I'm currently using OJB as O-R bridge, but want to switch to Hibernate because of the richer feature set.
Before switching, I decided to do a little performance comparison, and the results surprised me. I hope someone can find a bug in my Hibernate example or point to some relevant information for tuning my code.
The test uses 2 tables: a Basket table and a BasketItem table. One Basket can have many items (similar to the Blog/BlogItem example in the documentation).
In my test I have 100 Baskets with 1000 BasketItems in each Basket - a total of 100.000 rows.
I iterate through all Basket and BasketItem objects and measure the time used using 3 different methods:
Method 1: Using plain JDBC with the following pseudocode:
Code:
Baskets = select * from Basket
foreach basket in Baskets {
Items = select * from BasketItem where basketId=b.id
foreach item in Items {
doSometingWithItem
}
}
This results in 101 select statements and
it uses about 8 seconds to finish. CPU and memory usage is moderate (measured by watching the windows task manager).
Method 2:
Use OJB and
Code:
Query query = new QueryByCriteria(Basket.class, null);
Iterator i = broker.getIteratorByQuery(query);
foreach i:
foreach i.basketItems: doSomeThingWithItem()
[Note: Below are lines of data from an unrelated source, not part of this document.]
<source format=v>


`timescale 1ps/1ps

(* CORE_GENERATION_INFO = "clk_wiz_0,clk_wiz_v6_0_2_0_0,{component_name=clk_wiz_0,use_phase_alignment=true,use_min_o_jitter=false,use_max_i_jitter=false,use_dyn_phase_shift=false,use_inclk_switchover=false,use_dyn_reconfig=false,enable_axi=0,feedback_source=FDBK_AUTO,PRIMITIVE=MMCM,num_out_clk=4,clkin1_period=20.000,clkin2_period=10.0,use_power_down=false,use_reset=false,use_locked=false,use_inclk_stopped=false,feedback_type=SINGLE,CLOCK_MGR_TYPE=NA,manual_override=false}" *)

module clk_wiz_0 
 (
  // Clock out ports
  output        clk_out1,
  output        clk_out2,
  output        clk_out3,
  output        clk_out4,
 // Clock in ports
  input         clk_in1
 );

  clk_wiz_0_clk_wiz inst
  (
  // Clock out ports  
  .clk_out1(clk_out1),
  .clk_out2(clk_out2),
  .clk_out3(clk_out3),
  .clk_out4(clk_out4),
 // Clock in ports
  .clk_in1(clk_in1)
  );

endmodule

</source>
This uses about 13 seconds to finish. Memory use is about 3 times (120Mb) as much as the plain JDBC code and CPU usage is slightly higher - this is still acceptable.
Method 3:
Use Hibernate... BTW: I'm using Hibernate 2.1.
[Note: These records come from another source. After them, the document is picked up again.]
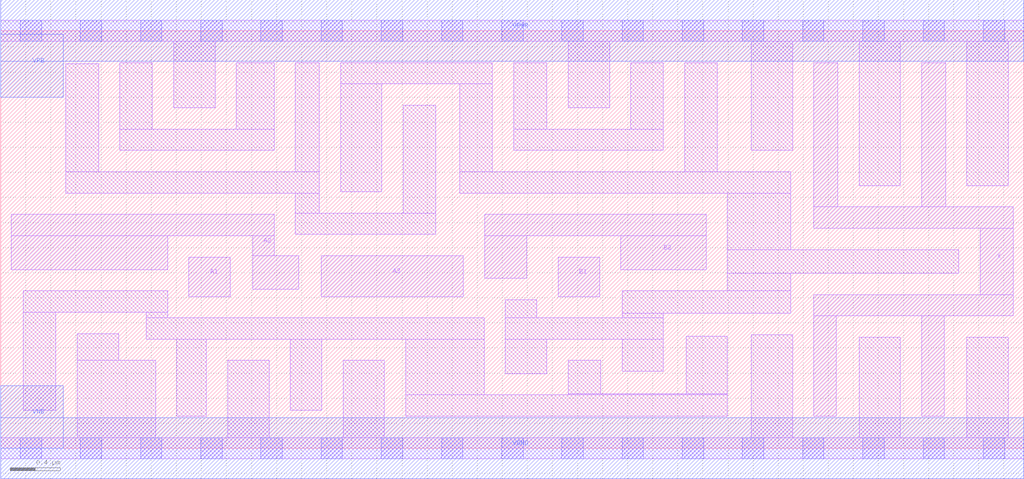
<source format=lef>
# Copyright 2020 The SkyWater PDK Authors
#
# Licensed under the Apache License, Version 2.0 (the "License");
# you may not use this file except in compliance with the License.
# You may obtain a copy of the License at
#
#     https://www.apache.org/licenses/LICENSE-2.0
#
# Unless required by applicable law or agreed to in writing, software
# distributed under the License is distributed on an "AS IS" BASIS,
# WITHOUT WARRANTIES OR CONDITIONS OF ANY KIND, either express or implied.
# See the License for the specific language governing permissions and
# limitations under the License.
#
# SPDX-License-Identifier: Apache-2.0

VERSION 5.5 ;
NAMESCASESENSITIVE ON ;
BUSBITCHARS "[]" ;
DIVIDERCHAR "/" ;
MACRO sky130_fd_sc_lp__o32a_4
  CLASS CORE ;
  SOURCE USER ;
  ORIGIN  0.000000  0.000000 ;
  SIZE  8.160000 BY  3.330000 ;
  SYMMETRY X Y R90 ;
  SITE unit ;
  PIN A1
    ANTENNAGATEAREA  0.630000 ;
    DIRECTION INPUT ;
    USE SIGNAL ;
    PORT
      LAYER li1 ;
        RECT 1.500000 1.210000 1.830000 1.525000 ;
    END
  END A1
  PIN A2
    ANTENNAGATEAREA  0.630000 ;
    DIRECTION INPUT ;
    USE SIGNAL ;
    PORT
      LAYER li1 ;
        RECT 0.085000 1.425000 1.330000 1.695000 ;
        RECT 0.085000 1.695000 2.180000 1.865000 ;
        RECT 2.010000 1.270000 2.375000 1.535000 ;
        RECT 2.010000 1.535000 2.180000 1.695000 ;
    END
  END A2
  PIN A3
    ANTENNAGATEAREA  0.630000 ;
    DIRECTION INPUT ;
    USE SIGNAL ;
    PORT
      LAYER li1 ;
        RECT 2.555000 1.210000 3.690000 1.535000 ;
    END
  END A3
  PIN B1
    ANTENNAGATEAREA  0.630000 ;
    DIRECTION INPUT ;
    USE SIGNAL ;
    PORT
      LAYER li1 ;
        RECT 4.445000 1.210000 4.775000 1.525000 ;
    END
  END B1
  PIN B2
    ANTENNAGATEAREA  0.630000 ;
    DIRECTION INPUT ;
    USE SIGNAL ;
    PORT
      LAYER li1 ;
        RECT 3.860000 1.355000 4.195000 1.695000 ;
        RECT 3.860000 1.695000 5.625000 1.865000 ;
        RECT 4.945000 1.425000 5.625000 1.695000 ;
    END
  END B2
  PIN X
    ANTENNADIFFAREA  1.176000 ;
    DIRECTION OUTPUT ;
    USE SIGNAL ;
    PORT
      LAYER li1 ;
        RECT 6.485000 0.255000 6.665000 1.055000 ;
        RECT 6.485000 1.055000 8.075000 1.225000 ;
        RECT 6.485000 1.755000 8.075000 1.925000 ;
        RECT 6.485000 1.925000 6.675000 3.075000 ;
        RECT 7.345000 0.255000 7.525000 1.055000 ;
        RECT 7.345000 1.925000 7.535000 3.075000 ;
        RECT 7.810000 1.225000 8.075000 1.755000 ;
    END
  END X
  PIN VGND
    DIRECTION INOUT ;
    USE GROUND ;
    PORT
      LAYER met1 ;
        RECT 0.000000 -0.245000 8.160000 0.245000 ;
    END
  END VGND
  PIN VNB
    DIRECTION INOUT ;
    USE GROUND ;
    PORT
      LAYER met1 ;
        RECT 0.000000 0.000000 0.500000 0.500000 ;
    END
  END VNB
  PIN VPB
    DIRECTION INOUT ;
    USE POWER ;
    PORT
      LAYER met1 ;
        RECT 0.000000 2.800000 0.500000 3.300000 ;
    END
  END VPB
  PIN VPWR
    DIRECTION INOUT ;
    USE POWER ;
    PORT
      LAYER met1 ;
        RECT 0.000000 3.085000 8.160000 3.575000 ;
    END
  END VPWR
  OBS
    LAYER li1 ;
      RECT 0.000000 -0.085000 8.160000 0.085000 ;
      RECT 0.000000  3.245000 8.160000 3.415000 ;
      RECT 0.180000  0.305000 0.440000 1.085000 ;
      RECT 0.180000  1.085000 1.330000 1.255000 ;
      RECT 0.520000  2.035000 2.540000 2.205000 ;
      RECT 0.520000  2.205000 0.780000 3.065000 ;
      RECT 0.610000  0.085000 1.235000 0.700000 ;
      RECT 0.610000  0.700000 0.940000 0.915000 ;
      RECT 0.950000  2.375000 2.180000 2.545000 ;
      RECT 0.950000  2.545000 1.210000 3.075000 ;
      RECT 1.160000  0.870000 3.855000 1.040000 ;
      RECT 1.160000  1.040000 1.330000 1.085000 ;
      RECT 1.380000  2.715000 1.710000 3.245000 ;
      RECT 1.405000  0.255000 1.640000 0.870000 ;
      RECT 1.810000  0.085000 2.140000 0.700000 ;
      RECT 1.880000  2.545000 2.180000 3.075000 ;
      RECT 2.310000  0.305000 2.560000 0.870000 ;
      RECT 2.350000  1.705000 3.470000 1.875000 ;
      RECT 2.350000  1.875000 2.540000 2.035000 ;
      RECT 2.350000  2.205000 2.540000 3.075000 ;
      RECT 2.710000  2.045000 3.040000 2.905000 ;
      RECT 2.710000  2.905000 3.920000 3.075000 ;
      RECT 2.730000  0.085000 3.060000 0.700000 ;
      RECT 3.210000  1.875000 3.470000 2.735000 ;
      RECT 3.230000  0.255000 5.795000 0.425000 ;
      RECT 3.230000  0.425000 3.855000 0.870000 ;
      RECT 3.660000  2.035000 6.300000 2.205000 ;
      RECT 3.660000  2.205000 3.920000 2.905000 ;
      RECT 4.025000  0.595000 4.355000 0.870000 ;
      RECT 4.025000  0.870000 5.285000 1.040000 ;
      RECT 4.025000  1.040000 4.275000 1.185000 ;
      RECT 4.090000  2.375000 5.285000 2.545000 ;
      RECT 4.090000  2.545000 4.355000 3.075000 ;
      RECT 4.525000  0.425000 5.795000 0.435000 ;
      RECT 4.525000  0.435000 4.785000 0.700000 ;
      RECT 4.525000  2.715000 4.855000 3.245000 ;
      RECT 4.955000  0.615000 5.285000 0.870000 ;
      RECT 4.955000  1.040000 5.285000 1.075000 ;
      RECT 4.955000  1.075000 6.300000 1.255000 ;
      RECT 5.025000  2.545000 5.285000 3.075000 ;
      RECT 5.455000  2.205000 5.715000 3.075000 ;
      RECT 5.465000  0.435000 5.795000 0.895000 ;
      RECT 5.795000  1.255000 6.300000 1.395000 ;
      RECT 5.795000  1.395000 7.640000 1.585000 ;
      RECT 5.795000  1.585000 6.300000 2.035000 ;
      RECT 5.985000  0.085000 6.315000 0.905000 ;
      RECT 5.985000  2.375000 6.315000 3.245000 ;
      RECT 6.845000  0.085000 7.175000 0.885000 ;
      RECT 6.845000  2.095000 7.175000 3.245000 ;
      RECT 7.705000  0.085000 8.035000 0.885000 ;
      RECT 7.705000  2.095000 8.035000 3.245000 ;
    LAYER mcon ;
      RECT 0.155000 -0.085000 0.325000 0.085000 ;
      RECT 0.155000  3.245000 0.325000 3.415000 ;
      RECT 0.635000 -0.085000 0.805000 0.085000 ;
      RECT 0.635000  3.245000 0.805000 3.415000 ;
      RECT 1.115000 -0.085000 1.285000 0.085000 ;
      RECT 1.115000  3.245000 1.285000 3.415000 ;
      RECT 1.595000 -0.085000 1.765000 0.085000 ;
      RECT 1.595000  3.245000 1.765000 3.415000 ;
      RECT 2.075000 -0.085000 2.245000 0.085000 ;
      RECT 2.075000  3.245000 2.245000 3.415000 ;
      RECT 2.555000 -0.085000 2.725000 0.085000 ;
      RECT 2.555000  3.245000 2.725000 3.415000 ;
      RECT 3.035000 -0.085000 3.205000 0.085000 ;
      RECT 3.035000  3.245000 3.205000 3.415000 ;
      RECT 3.515000 -0.085000 3.685000 0.085000 ;
      RECT 3.515000  3.245000 3.685000 3.415000 ;
      RECT 3.995000 -0.085000 4.165000 0.085000 ;
      RECT 3.995000  3.245000 4.165000 3.415000 ;
      RECT 4.475000 -0.085000 4.645000 0.085000 ;
      RECT 4.475000  3.245000 4.645000 3.415000 ;
      RECT 4.955000 -0.085000 5.125000 0.085000 ;
      RECT 4.955000  3.245000 5.125000 3.415000 ;
      RECT 5.435000 -0.085000 5.605000 0.085000 ;
      RECT 5.435000  3.245000 5.605000 3.415000 ;
      RECT 5.915000 -0.085000 6.085000 0.085000 ;
      RECT 5.915000  3.245000 6.085000 3.415000 ;
      RECT 6.395000 -0.085000 6.565000 0.085000 ;
      RECT 6.395000  3.245000 6.565000 3.415000 ;
      RECT 6.875000 -0.085000 7.045000 0.085000 ;
      RECT 6.875000  3.245000 7.045000 3.415000 ;
      RECT 7.355000 -0.085000 7.525000 0.085000 ;
      RECT 7.355000  3.245000 7.525000 3.415000 ;
      RECT 7.835000 -0.085000 8.005000 0.085000 ;
      RECT 7.835000  3.245000 8.005000 3.415000 ;
  END
END sky130_fd_sc_lp__o32a_4
END LIBRARY

</source>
I've tried different setups here, all with miserable results...
I'm using a List as the 1-m Collection. and I've tried the following:
Use outer-join and fetch: This was a totalt disaster (no big surprise as this is not encouraged in the Best Practices section in the documentation). This used about 120 seconds to finish and used about 540 Mb memory and 100% CPU... The problem with fetch is that it's not possible to get an iterator - I have to read all objects to memory first (at least I've not been able to get an iterator for fetch queries without reading it all into memory).
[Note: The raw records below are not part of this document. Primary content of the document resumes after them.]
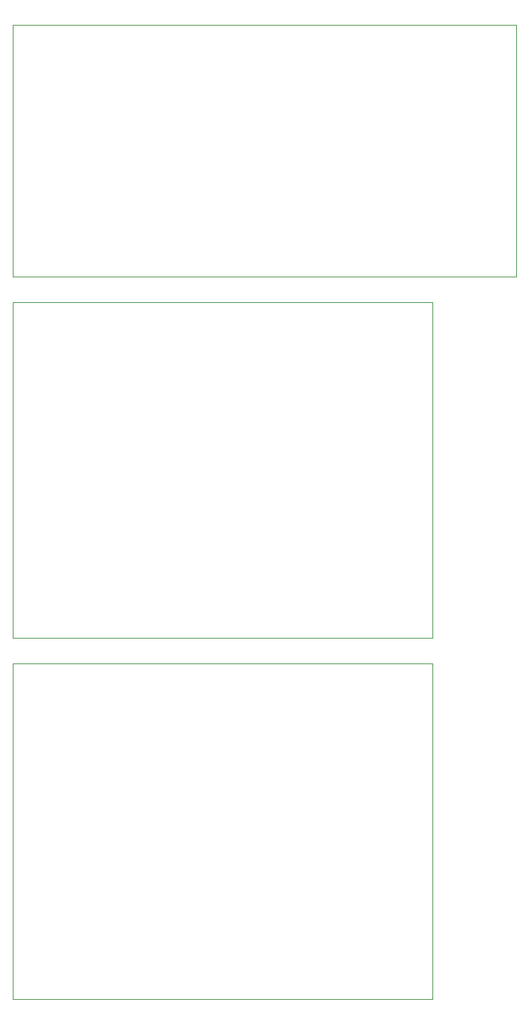
<source format=gbr>
%TF.GenerationSoftware,KiCad,Pcbnew,(6.0.1)*%
%TF.CreationDate,2022-04-21T10:22:39+02:00*%
%TF.ProjectId,Board2,426f6172-6432-42e6-9b69-6361645f7063,rev?*%
%TF.SameCoordinates,Original*%
%TF.FileFunction,Profile,NP*%
%FSLAX46Y46*%
G04 Gerber Fmt 4.6, Leading zero omitted, Abs format (unit mm)*
G04 Created by KiCad (PCBNEW (6.0.1)) date 2022-04-21 10:22:39*
%MOMM*%
%LPD*%
G01*
G04 APERTURE LIST*
%TA.AperFunction,Profile*%
%ADD10C,0.100000*%
%TD*%
G04 APERTURE END LIST*
D10*
X100000000Y-64000000D02*
X160000000Y-64000000D01*
X160000000Y-64000000D02*
X160000000Y-34000000D01*
X160000000Y-34000000D02*
X100000000Y-34000000D01*
X100000000Y-34000000D02*
X100000000Y-64000000D01*
X100000000Y-150000000D02*
X150000000Y-150000000D01*
X150000000Y-150000000D02*
X150000000Y-110000000D01*
X150000000Y-110000000D02*
X100000000Y-110000000D01*
X100000000Y-110000000D02*
X100000000Y-150000000D01*
X100000000Y-107000000D02*
X150000000Y-107000000D01*
X150000000Y-107000000D02*
X150000000Y-67000000D01*
X150000000Y-67000000D02*
X100000000Y-67000000D01*
X100000000Y-67000000D02*
X100000000Y-107000000D01*
M02*

</source>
Second try: Use session.iterate("From BASKET in class Basket").
This is much better,
but it still uses about 22 seconds to finish and worse: it uses about 500Mb memory and 90%CPU...
I've experimented with different settings for lazy, cascade and batch-size parameters in the mapping file, but I've got no significant performance improvements with different settings.
Anyone who has a tip to improve performance? Iterating over large 1-m collections must be a common usage???